Saved data entries:
※
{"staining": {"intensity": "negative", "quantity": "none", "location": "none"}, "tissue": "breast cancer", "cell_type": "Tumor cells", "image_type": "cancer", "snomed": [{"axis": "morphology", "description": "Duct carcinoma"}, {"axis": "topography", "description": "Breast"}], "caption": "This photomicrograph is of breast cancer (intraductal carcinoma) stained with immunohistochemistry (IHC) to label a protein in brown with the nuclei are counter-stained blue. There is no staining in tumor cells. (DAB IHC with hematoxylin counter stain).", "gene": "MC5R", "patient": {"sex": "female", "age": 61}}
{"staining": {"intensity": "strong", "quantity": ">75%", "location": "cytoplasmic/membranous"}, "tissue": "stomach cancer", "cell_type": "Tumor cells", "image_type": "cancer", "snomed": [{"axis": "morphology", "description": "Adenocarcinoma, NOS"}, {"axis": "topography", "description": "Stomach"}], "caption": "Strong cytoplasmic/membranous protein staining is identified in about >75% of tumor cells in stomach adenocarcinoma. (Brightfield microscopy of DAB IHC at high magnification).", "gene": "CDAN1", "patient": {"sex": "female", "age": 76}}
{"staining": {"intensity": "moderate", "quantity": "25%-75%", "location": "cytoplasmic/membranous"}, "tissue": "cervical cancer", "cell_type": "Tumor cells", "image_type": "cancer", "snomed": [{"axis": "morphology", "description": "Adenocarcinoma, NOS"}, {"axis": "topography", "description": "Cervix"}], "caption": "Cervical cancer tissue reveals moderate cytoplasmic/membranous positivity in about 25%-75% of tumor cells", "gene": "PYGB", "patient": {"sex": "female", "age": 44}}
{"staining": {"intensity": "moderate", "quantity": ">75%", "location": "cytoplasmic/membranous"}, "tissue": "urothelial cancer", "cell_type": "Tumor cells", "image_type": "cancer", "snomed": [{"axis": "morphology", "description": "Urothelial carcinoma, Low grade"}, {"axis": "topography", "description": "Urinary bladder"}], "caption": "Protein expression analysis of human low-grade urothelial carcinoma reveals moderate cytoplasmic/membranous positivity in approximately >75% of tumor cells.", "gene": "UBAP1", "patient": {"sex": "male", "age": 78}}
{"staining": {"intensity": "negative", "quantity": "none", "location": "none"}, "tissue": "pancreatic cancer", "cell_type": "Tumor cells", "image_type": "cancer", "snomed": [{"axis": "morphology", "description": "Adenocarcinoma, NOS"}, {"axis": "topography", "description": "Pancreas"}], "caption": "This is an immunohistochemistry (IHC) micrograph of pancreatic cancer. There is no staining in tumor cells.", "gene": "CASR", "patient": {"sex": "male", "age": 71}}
※
REQUIREMENT:
Word for word, copy out the data.

RESULT FOR THIS TASK:
{"staining": {"intensity": "negative", "quantity": "none", "location": "none"}, "tissue": "breast cancer", "cell_type": "Tumor cells", "image_type": "cancer", "snomed": [{"axis": "morphology", "description": "Duct carcinoma"}, {"axis": "topography", "description": "Breast"}], "caption": "This photomicrograph is of breast cancer (intraductal carcinoma) stained with immunohistochemistry (IHC) to label a protein in brown with the nuclei are counter-stained blue. There is no staining in tumor cells. (DAB IHC with hematoxylin counter stain).", "gene": "MC5R", "patient": {"sex": "female", "age": 61}}
{"staining": {"intensity": "strong", "quantity": ">75%", "location": "cytoplasmic/membranous"}, "tissue": "stomach cancer", "cell_type": "Tumor cells", "image_type": "cancer", "snomed": [{"axis": "morphology", "description": "Adenocarcinoma, NOS"}, {"axis": "topography", "description": "Stomach"}], "caption": "Strong cytoplasmic/membranous protein staining is identified in about >75% of tumor cells in stomach adenocarcinoma. (Brightfield microscopy of DAB IHC at high magnification).", "gene": "CDAN1", "patient": {"sex": "female", "age": 76}}
{"staining": {"intensity": "moderate", "quantity": "25%-75%", "location": "cytoplasmic/membranous"}, "tissue": "cervical cancer", "cell_type": "Tumor cells", "image_type": "cancer", "snomed": [{"axis": "morphology", "description": "Adenocarcinoma, NOS"}, {"axis": "topography", "description": "Cervix"}], "caption": "Cervical cancer tissue reveals moderate cytoplasmic/membranous positivity in about 25%-75% of tumor cells", "gene": "PYGB", "patient": {"sex": "female", "age": 44}}
{"staining": {"intensity": "moderate", "quantity": ">75%", "location": "cytoplasmic/membranous"}, "tissue": "urothelial cancer", "cell_type": "Tumor cells", "image_type": "cancer", "snomed": [{"axis": "morphology", "description": "Urothelial carcinoma, Low grade"}, {"axis": "topography", "description": "Urinary bladder"}], "caption": "Protein expression analysis of human low-grade urothelial carcinoma reveals moderate cytoplasmic/membranous positivity in approximately >75% of tumor cells.", "gene": "UBAP1", "patient": {"sex": "male", "age": 78}}
{"staining": {"intensity": "negative", "quantity": "none", "location": "none"}, "tissue": "pancreatic cancer", "cell_type": "Tumor cells", "image_type": "cancer", "snomed": [{"axis": "morphology", "description": "Adenocarcinoma, NOS"}, {"axis": "topography", "description": "Pancreas"}], "caption": "This is an immunohistochemistry (IHC) micrograph of pancreatic cancer. There is no staining in tumor cells.", "gene": "CASR", "patient": {"sex": "male", "age": 71}}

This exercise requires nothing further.